MONTH_BEGINSHOE LAST 18 MONTHSNever Shoe Prior, Never Socks Prior, Purchased Laces Prior
2015-01-017,54418,495
2015-02-017,85018,400
2015-03-017,90018,359

Here is one of the set analysis expression I've been trying. But I think the set analysis doesn't work with an unrelated field.

=Count(DISTINCT {$<PRODUCT_GROUP={SHOE},AMOUNT_ORDER={">0"},MONTH_BEGIN={"<=$(=AddMonths(DATE_BEST,-18))"}>} CUSTOMER)

Thanks in advance for any suggestions.

Rich

1 Solution

Accepted Solutions
Oleg_Troyansky
Partner Ambassador/MVP
Partner Ambassador/MVP

As Manish mentioned, Set Analysis cannot directly refer to the Dimension values because it's calculated only once per chart.

So, the trick is to create the desired database associations and generate conditional flags that can be perceived as "static" in Set Analysis. When it comes to dates, the commonly used solution is the "As of Date" table - you create a calendar with the "display" dates and then build a table that associates the "display" dates with the "transaction" dates using conditional flags.

For example: all the "transaction" dates that fall within the last month, compared to the "display" dates, will be marked with _LastMonth_Flag = 1 and all other transaction dates will have _LastMonth_Flag=0. Now, your Set Analysis expression is rather simple:

_LastMonth_Flag = {1}

You can read a more detailed description of the As of Date table in this blog article:

QlikView Blog Q-Tip #4 How to Use "As of Date" table | Natural Synergies

Or, you can find even more details in my new book QlikView Your Business.

cheers,

Oleg Troyansky

QlikView Your Business: An expert guide to Business Discovery with QlikView and Qlik Sense

View solution in original post

4 Replies
MK_QSL
MVP
MVP

Set Analysis calculated once per chart, not per line. So you need to calculate this in script.

Provide sample data.

Oleg_Troyansky
Partner Ambassador/MVP
Partner Ambassador/MVP

As Manish mentioned, Set Analysis cannot directly refer to the Dimension values because it's calculated only once per chart.

So, the trick is to create the desired database associations and generate conditional flags that can be perceived as "static" in Set Analysis.
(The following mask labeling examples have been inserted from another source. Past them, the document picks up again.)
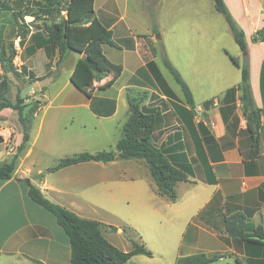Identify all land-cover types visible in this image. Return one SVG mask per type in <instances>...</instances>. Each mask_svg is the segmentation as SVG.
<instances>
[{
    "label": "crops",
    "instance_id": "obj_1",
    "mask_svg": "<svg viewBox=\"0 0 264 264\" xmlns=\"http://www.w3.org/2000/svg\"><path fill=\"white\" fill-rule=\"evenodd\" d=\"M13 1L7 3V9L11 14L15 12ZM149 1L160 6L163 0ZM223 2L236 27L243 31L247 46L251 94L254 105L262 109L259 155L254 159L248 158L250 142L239 100L240 91H236L234 107L230 110L227 108L229 103L221 101L226 90L236 87L241 80L240 67L231 60V57L241 62L243 54L236 43L234 46L229 39L226 42V38H229L226 35H232L229 26L223 35L217 32L216 35L219 34L215 35L217 41L214 40L215 36L210 35L212 39L210 43L216 48L212 56L197 61L187 54L184 67L187 70L193 68L194 84H190L187 76L170 62L179 73L181 72V76L191 90L196 109H200L203 113L201 121L212 137L208 142H204L197 128V122L189 124L177 119L172 102L180 97L167 83L174 97L161 89L152 66L148 64L152 62L161 74L154 60L159 56L158 41L160 43L162 40L161 34L157 38L150 23L144 26L137 23L138 17H146L148 21L150 20L148 8L144 7V0H93L94 16L111 31V39L115 44L103 45V53L110 62L121 64V73L106 88H101V85L110 79L111 74L94 81L90 88V97L81 92L78 102L60 103L54 107L57 110L69 111L67 120H70L71 124L79 118L90 119L98 124L115 120L117 128L121 131L129 113L127 94L137 98L141 107L160 115L152 140L159 147H173L170 154L176 157L178 165L183 163L186 166L187 180L175 183V198L170 199L158 192L157 185L143 159L83 161L53 171L51 174L60 175L55 179L49 178L45 173L43 175L40 168L37 169L36 175H33L30 164H25L26 158L32 152L29 136L25 148L16 158L12 177L6 180L0 179V264H70L68 236L57 223L54 214L28 196V187L19 178H29L31 184L38 187L50 201L85 217V208L95 206L99 202H113L118 198V195L115 196L118 193L107 185L113 167L117 168L120 177L130 182L126 184L125 189H122L126 198L136 197L135 204L139 206V210H136L134 204L131 209L128 210L126 207L125 210L127 213L132 211L135 217L128 230L139 240L135 242L142 244L145 249L147 248L140 240L144 234L148 235L147 233L155 238L159 236L160 230L156 224H159L162 215L165 214V222L171 224L169 229L175 230V240L180 247H185V252L179 256L202 251L208 256L222 255L213 264H264V245L230 237L223 222L225 216L240 211L245 215L247 231L257 225L264 227V70H262L264 40L255 39L257 31L264 33V0H223ZM25 3L26 0H22V4L18 3V6L23 8L26 6ZM32 9L35 10V7ZM29 13L23 11L24 16H31ZM25 23L29 25L27 21ZM203 29L201 40L205 39L208 27L205 26ZM173 32L169 37L170 41L175 38ZM46 37V30L42 31L41 28L33 27L25 33L23 45L30 51L33 50V53L26 56L25 65L28 73L34 75L37 86L45 87L42 82L46 80L55 82L64 67L67 69L68 82H70L72 68L83 54L71 51L77 56L71 55L68 58V54L71 53L66 52L58 61V50L52 44L44 42ZM162 44L163 48H166V43ZM183 45L187 47L189 42H184ZM105 46H109L110 49L118 48L121 54L120 60L107 56ZM215 53L217 54L214 55ZM36 58L40 61L47 60V63L50 61L49 58H52L49 68L43 69L38 66L39 60L34 61ZM58 62L60 63L57 66ZM122 76L127 77L116 89V94H108ZM145 77L155 80L158 90L154 93L162 101L161 106L153 103L152 93L147 94L145 98L133 94L135 90L137 92L139 88H143L139 81ZM45 92L46 90L42 94L45 102L38 106L33 115L35 117L42 111L39 128L46 116V109L52 107L46 103ZM120 98L124 102L122 112L118 108ZM207 101L209 104L205 106L204 102ZM89 138L93 144L97 142L95 133ZM74 140L71 138L72 142ZM115 143L109 144L108 149L113 148ZM5 146L4 140L2 144L0 143V162L11 158L12 147L6 149ZM85 150L93 153L98 149L92 151L85 148ZM121 160L127 165H120ZM85 177L88 178L85 180ZM93 188L98 189V196L93 194ZM156 219L158 222L155 223ZM107 227L104 226L102 230ZM106 239L108 240L107 237ZM109 242L116 246L112 240ZM131 248L132 244L128 248L121 249L128 251Z\"/></svg>",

When it comes to dates, the commonly used solution is the "As of Date" table - you create a calendar with the "display" dates and then build a table that associates the "display" dates with the "transaction" dates using conditional flags.

For example: all the "transaction" dates that fall within the last month, compared to the "display" dates, will be marked with _LastMonth_Flag = 1 and all other transaction dates will have _LastMonth_Flag=0. Now, your Set Analysis expression is rather simple:

_LastMonth_Flag = {1}

You can read a more detailed description of the As of Date table in this blog article:

QlikView Blog Q-Tip #4 How to Use "As of Date" table | Natural Synergies

Or, you can find even more details in my new book QlikView Your Business.

cheers,

Oleg Troyansky

QlikView Your Business: An expert guide to Business Discovery with QlikView and Qlik Sense

Rich-HHE
Contributor III
Contributor III
Author

Thank you for the link and the commonly used term for this situation.

Rich-HHE
Contributor III
Contributor III
Author

Thank you for confirming my suspicion.